» **What this task involves**
Please show every line in the entries below that includes the word "labels".

» **Exercise data**
※ ※ ※
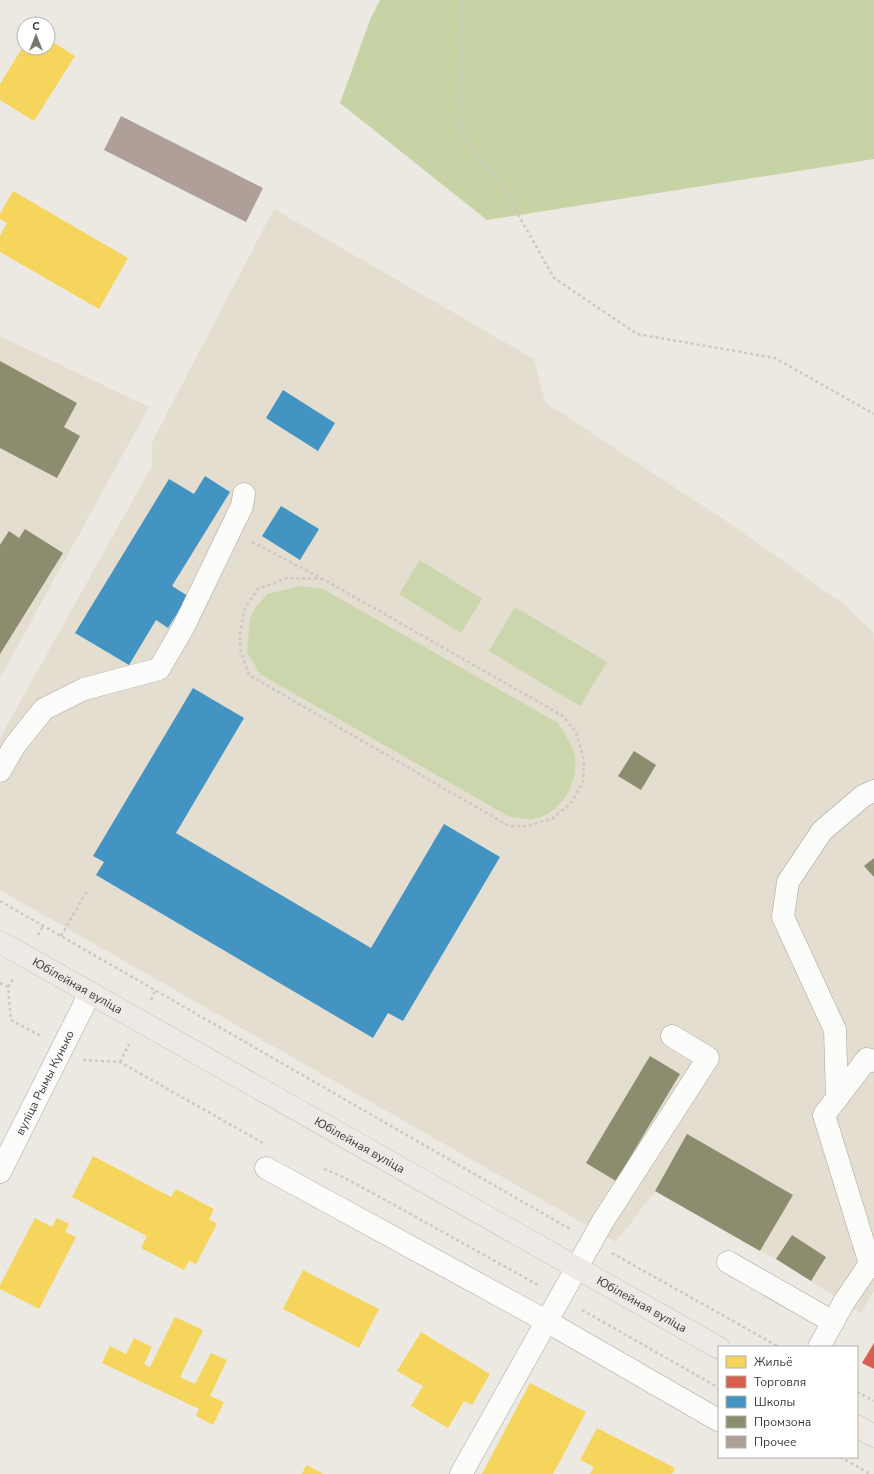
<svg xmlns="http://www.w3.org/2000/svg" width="874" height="1474" font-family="'Nunito Sans',sans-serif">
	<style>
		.built { fill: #e3decf }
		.green { fill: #ccd6ac }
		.forest { fill: #c8d3a5 }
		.homes { fill: #f6d55c }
		.shops { fill: #d6604d }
		.schools { fill: #4393c3 }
		.industry { fill: #8c8c6e }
		.building { fill: #af9f99 }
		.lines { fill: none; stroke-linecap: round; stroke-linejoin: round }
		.minor-casing { stroke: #a7a59f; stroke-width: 23 }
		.major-casing { stroke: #c5c4c0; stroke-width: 23 }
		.path { stroke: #cac9c7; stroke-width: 2.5; stroke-dasharray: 3 3; stroke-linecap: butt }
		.minor { stroke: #fcfcfb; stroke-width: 22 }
		.major { stroke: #efe9e6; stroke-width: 22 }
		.labels { text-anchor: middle; stroke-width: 4; stroke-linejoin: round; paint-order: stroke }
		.street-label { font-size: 12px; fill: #3a3933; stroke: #fff }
	</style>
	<rect width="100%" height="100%" fill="#ece9e2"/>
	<g class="built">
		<polygon points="274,209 534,359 545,402 738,529 846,606 874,633 874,1291 861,1313 776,1259 655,1191 616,1242 0,890 0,738 152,466 152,442"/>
		<polygon points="0,336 149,407 0,678"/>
	</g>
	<g class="green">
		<polygon points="420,560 482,599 461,633 399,594"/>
		<path d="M301,586L323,589L558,723C562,731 569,739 572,747C584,775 563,815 532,819C525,820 517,817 510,817L260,674L247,652L250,619L256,607L267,594Z"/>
		<polygon points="515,607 607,662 580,706 489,651"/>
	</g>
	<polygon class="forest" points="380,0 874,0 874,159 487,220 340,103 370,20"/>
	<g class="homes">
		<polygon points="48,39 75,56 34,121 0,100 0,84 24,45 24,48 37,48 41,51 43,48 48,48"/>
		<polygon points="13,191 128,258 99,309 0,252 0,236 7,223 0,219 0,214"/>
		<polygon points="93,1156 171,1197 176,1189 214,1209 209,1219 217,1224 196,1264 189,1261 184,1270 141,1248 147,1236 72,1197"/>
		<polygon points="35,1218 52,1227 57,1218 69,1224 65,1232 76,1237 39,1309 0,1289 0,1285"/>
		<polygon points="303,1270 379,1309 359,1348 283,1309"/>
		<polygon points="175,1317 203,1330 180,1377 195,1384 211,1353 227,1360 210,1396 224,1402 213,1425 196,1416 199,1409 102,1363 110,1346 126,1354 134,1338 152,1347 144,1364 150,1367"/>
		<polygon points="421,1332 490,1374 472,1405 464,1401 448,1428 411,1406 423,1386 397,1371"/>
		<polygon points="530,1383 586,1412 553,1474 482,1474"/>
		<polygon points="597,1428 675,1468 672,1474 590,1474 594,1467 580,1460"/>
		<polygon points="306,1465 324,1474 302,1474"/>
	</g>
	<polygon class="shops" points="874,1343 874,1369 862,1363"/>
	<g class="schools">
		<polygon points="283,390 335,423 318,451 266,418"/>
		<polygon points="205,476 230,492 172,586 188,596 168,628 156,620 129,665 75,633 169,479 194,494"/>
		<polygon points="281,506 319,529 300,560 262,536"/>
		<polygon points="193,688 244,718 176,833 371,948 444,824 500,857 403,1021 388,1013 373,1038 96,875 104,862 93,856"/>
	</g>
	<g class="industry">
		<polygon points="0,361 77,403 64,427 80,436 57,478 0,448"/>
		<polygon points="25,529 63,553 0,654 0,545 9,531 19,538"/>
		<polygon points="634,751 656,765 641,790 618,776"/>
		<polygon points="874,858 874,877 864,866"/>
		<polygon points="650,1056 680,1074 616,1181 586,1163"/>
		<polygon points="687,1134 793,1195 760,1251 655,1191"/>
		<polygon points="792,1235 826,1257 811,1281 776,1259"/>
	</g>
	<polygon class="building" points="121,116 263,188 246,222 104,150"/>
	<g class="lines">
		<defs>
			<g id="minor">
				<polyline points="0,771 15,745 44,709 84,689 159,669 183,628 242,506 244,494"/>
				<polyline points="837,1099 835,1030 783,917 788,882 822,831 863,796 874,791"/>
				<polyline points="266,1168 548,1322 718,1420"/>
				<path id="s1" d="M0,1172L90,993"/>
				<polyline points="728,1262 833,1322"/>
				<polyline points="870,1264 824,1115 867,1059 874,1061"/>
				<polyline points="819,1347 844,1302 874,1258"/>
				<polyline points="461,1474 603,1221 708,1058 672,1036"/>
			</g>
			<g id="major">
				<path id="s2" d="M0,942L719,1348"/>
				<polyline points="857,1426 874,1436"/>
			</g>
		</defs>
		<use href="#minor" class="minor-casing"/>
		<use href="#major" class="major-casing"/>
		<g class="path">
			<polyline points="463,0 463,43 458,131 502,186 554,278 637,334 775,358 874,414"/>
			<polyline points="252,542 323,579 563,716 576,732 584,760 583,782 571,803 553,818 528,826 509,826 249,675 240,649 240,633 245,608 258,589 287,578 323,579"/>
			<polyline points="0,901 570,1229"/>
			<polyline points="38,935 43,926"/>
			<polyline points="61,936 88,889"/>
			<polyline points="0,983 8,987 11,1020 41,1036"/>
			<polyline points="8,987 14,977"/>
			<polyline points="151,1000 155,991"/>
			<polyline points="83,1060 120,1062 263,1143"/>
			<polyline points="120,1062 129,1044"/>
			<polyline points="324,1169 341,1176 389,1202 538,1285"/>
			<polyline points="612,1253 779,1347"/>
			<polyline points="582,1310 719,1388"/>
			<polyline points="857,1392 874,1401"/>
			<polyline points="840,1457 870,1474"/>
		</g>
		<use href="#minor" class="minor"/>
		<use href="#major" class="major"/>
	</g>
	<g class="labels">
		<g class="street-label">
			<text dy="4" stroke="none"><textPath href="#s2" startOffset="89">Юбілейная вуліца</textPath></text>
			<text dy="4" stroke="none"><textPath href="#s1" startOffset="100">вуліца Рымы Кунько</textPath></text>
			<text dy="4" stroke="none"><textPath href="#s2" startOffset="413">Юбілейная вуліца</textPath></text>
			<text dy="4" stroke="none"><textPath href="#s2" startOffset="737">Юбілейная вуліца</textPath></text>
		</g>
	</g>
	<rect x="718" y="1346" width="140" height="112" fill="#ffffff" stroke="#b0b0ad"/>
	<rect x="726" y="1356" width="20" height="12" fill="#f6d55c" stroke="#b0b0ad"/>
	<text x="754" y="1366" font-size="12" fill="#3a3933">Жильё</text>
	<rect x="726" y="1376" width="20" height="12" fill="#d6604d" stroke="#b0b0ad"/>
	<text x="754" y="1386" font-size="12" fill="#3a3933">Торговля</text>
	<rect x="726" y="1396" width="20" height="12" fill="#4393c3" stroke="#b0b0ad"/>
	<text x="754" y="1406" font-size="12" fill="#3a3933">Школы</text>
	<rect x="726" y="1416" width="20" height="12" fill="#8c8c6e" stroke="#b0b0ad"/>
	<text x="754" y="1426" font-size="12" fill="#3a3933">Промзона</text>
	<rect x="726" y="1436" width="20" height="12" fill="#af9f99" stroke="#b0b0ad"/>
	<text x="754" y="1446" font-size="12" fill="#3a3933">Прочее</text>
	<g transform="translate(36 36)"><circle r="19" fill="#ffffff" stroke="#b0b0ad"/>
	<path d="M0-3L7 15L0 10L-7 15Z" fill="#787770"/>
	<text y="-6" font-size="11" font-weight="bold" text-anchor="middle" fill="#3a3933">С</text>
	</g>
</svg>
※ ※ ※
» **Solution below**
		.labels { text-anchor: middle; stroke-width: 4; stroke-linejoin: round; paint-order: stroke }
	<g class="labels">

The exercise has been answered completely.